Gavriel Nelken

Gavriel Nelken, studente di sociologia al Goldsmiths College, University of London.

Perché ho scelto di trasferirmi a Londra? Mh, questa domanda mi è stata posta tante volte, eppure non so mai come rispondere. Tanti motivi. Di base, volevo andarmene. Dal vivere in casa con i miei e dal vivere in una città come Bologna. La amo ma dopo 19 anni avevo bisogno di stimoli nuovi. E per questo Londra è una città che offre di tutto. A qualsiasi ora del giorno e della notte, da qualche parte sta succedendo qualcosa di interessante: un concerto, una festa, un film, una manifestazione, una conferenza e la lista potrebbe continuare all’infinito. Senza contare la necessità di migliore il mio inglese e avere una laurea in sociologia che “valga” di più nel mondo. E poi ho famiglia qui (soprattutto le mie tre sorelle e le mie 4 meravigliose nipotine) ed è bello avere qualcuno su cui poter contare.

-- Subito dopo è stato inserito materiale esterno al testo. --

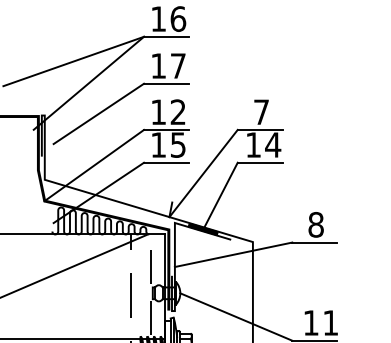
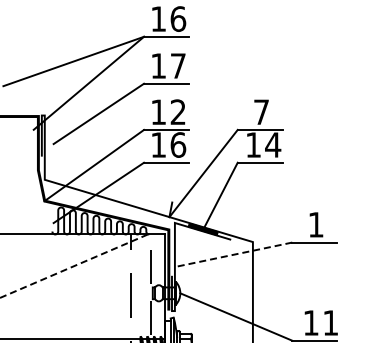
text at (178, 144): 15 -> 16
text at (315, 224): 8 -> 1
line at (233, 254): solid -> dashed
line at (73, 266): solid -> dashed
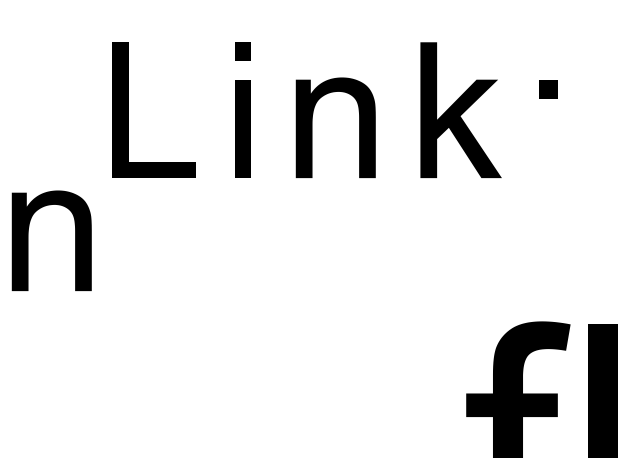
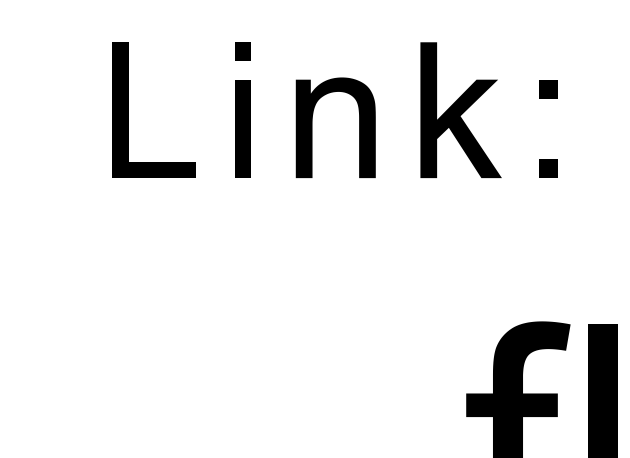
fill at (547, 168): none -> present
part at (28, 240): present -> none
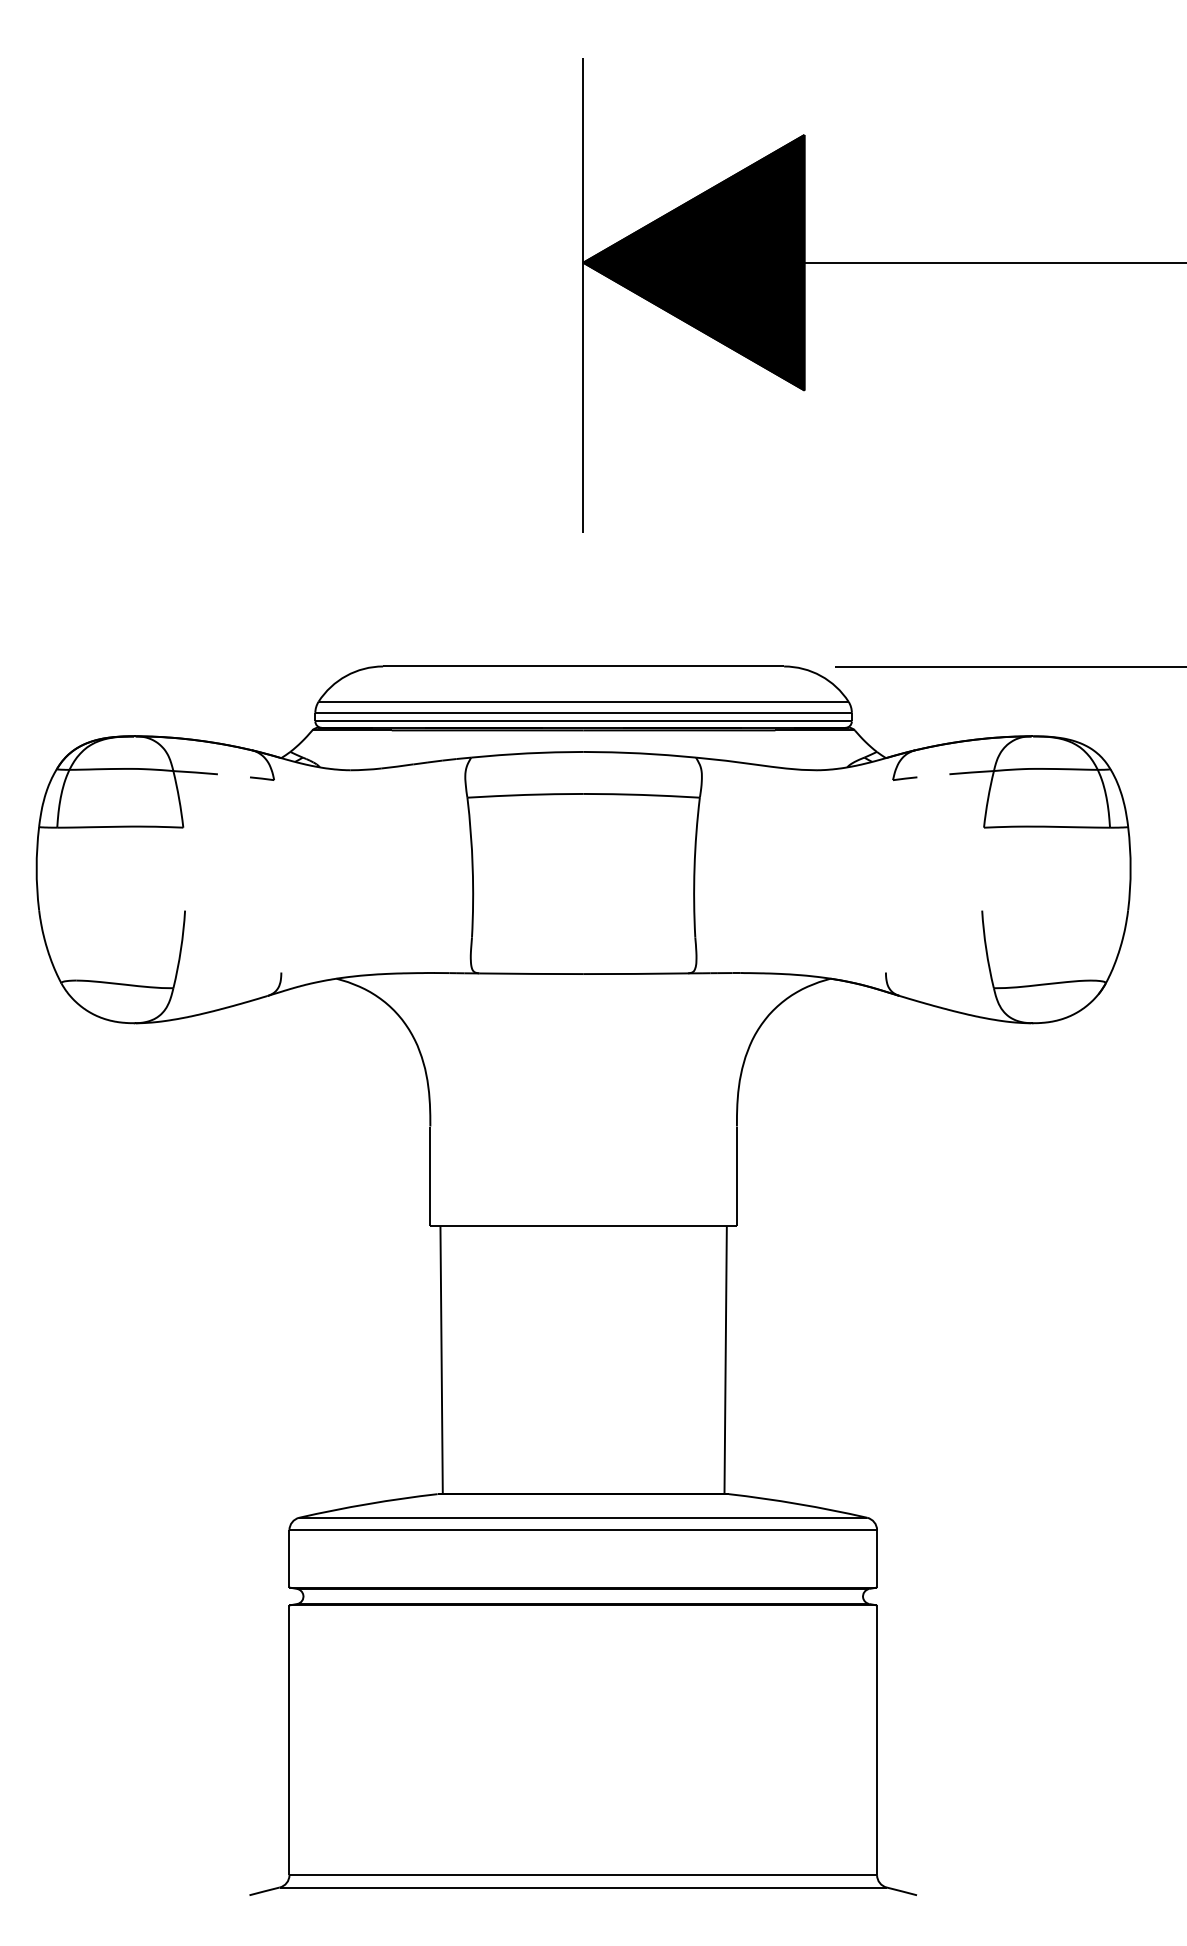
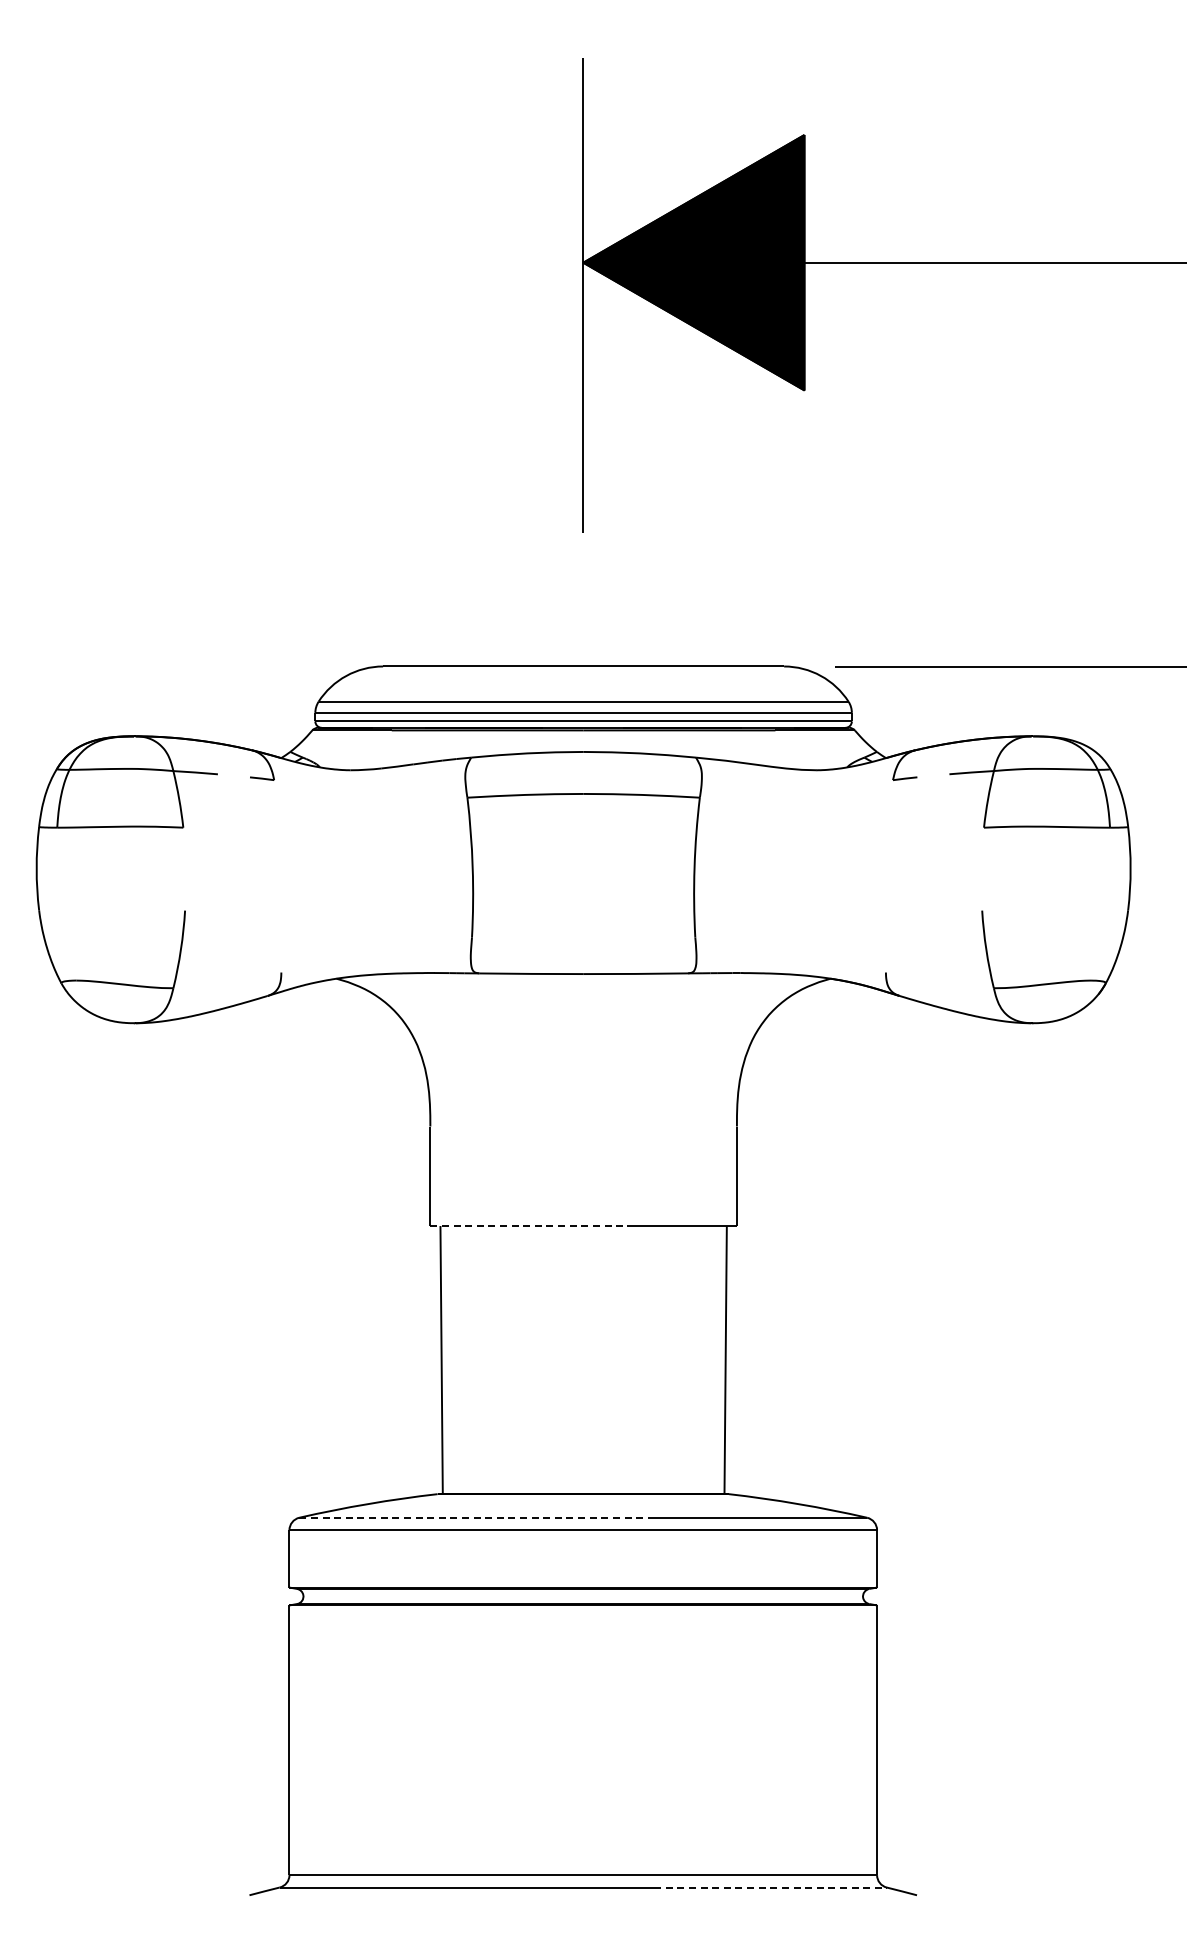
line at (529, 1226): solid -> dashed
line at (475, 1517): solid -> dashed
line at (771, 1887): solid -> dashed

Non a caso, appena trasferito, sono stato da una delle mie sorelle e ho iniziato ad esplorare l’università. Anzi, ad essere sincero ho passato le prime settimane nel vortice infernale (nonché tipicamente londinese) della ricerca di una stanza dove vivere: una cosa che non augurerei a nessuno. Londra mi ha offerto la possibilità e la libertà di seguire qualsiasi mio interesse. In questo senso mi ha permesso di capire meglio chi sono, cosa voglio fare e come voglio passare il mio tempo. Qui la costruzione dei rapporti umani si muove con estrema lentezza. Sto generalizzando, ovviamente, e questo si riferisce più che altro allo stereotipo “inglese bianco”, ma si sente la differenza rispetto all’Italia. Questo non toglie che io abbia costruito e sto costruendo rapporti di cui sono molto felice e che ho intenzione di mantenere per tutta la vita.

Sento di aver fatto la scelta giusta. Trasferirmi per studiare all’estero mi dà continue soddisfazioni. La sociologia, in particolare per come la facciamo a Goldsmiths, mi appassiona nonostante i suoi limiti.

Hampstead Heath è in assoluto il luogo di Londra a cui sono più legato, anche se è a un’ora e un quarto da dove vivo. Ha qualcosa di unico, anche perché sin da bambino mi capitava di andarci durante le estati. E poi i pub dove ho passato ore ed ore a ubriacarmi con gli amici e in particolare il Brockley Barge, vicino alla prima casa dove ho abitato.

A te che stai per partire, pensa a godertela! Londra ha tanti lati negativi, ma è un posto unico. Fai tutte le esperienze che ti ispirano. Entra nel gruppo politico che fa per te, trova il tuo parco preferito, vai a tutti i concerti che puoi e abbi il coraggio di andare – anche da solo – a tutti gli eventi che puoi o i cui titoli sembrano interessanti..

Fatico ad immaginare la mia vita a Londra, ma allo stesso tempo non so se riuscirei a tornare ad una realtà limitata come Bologna dopo questa esperienza. Perciò, il prossimo passo per me sarà decidere dove andare! Ho intenzione di seguire un Master, e grazie a Dio (o ai marò, o più realisticamente ai miei genitori) ne ho la possibilità. Quindi ho infinite possibilità tra cui scegliere, che sia Buenos Aires, Uppsala o Beirut!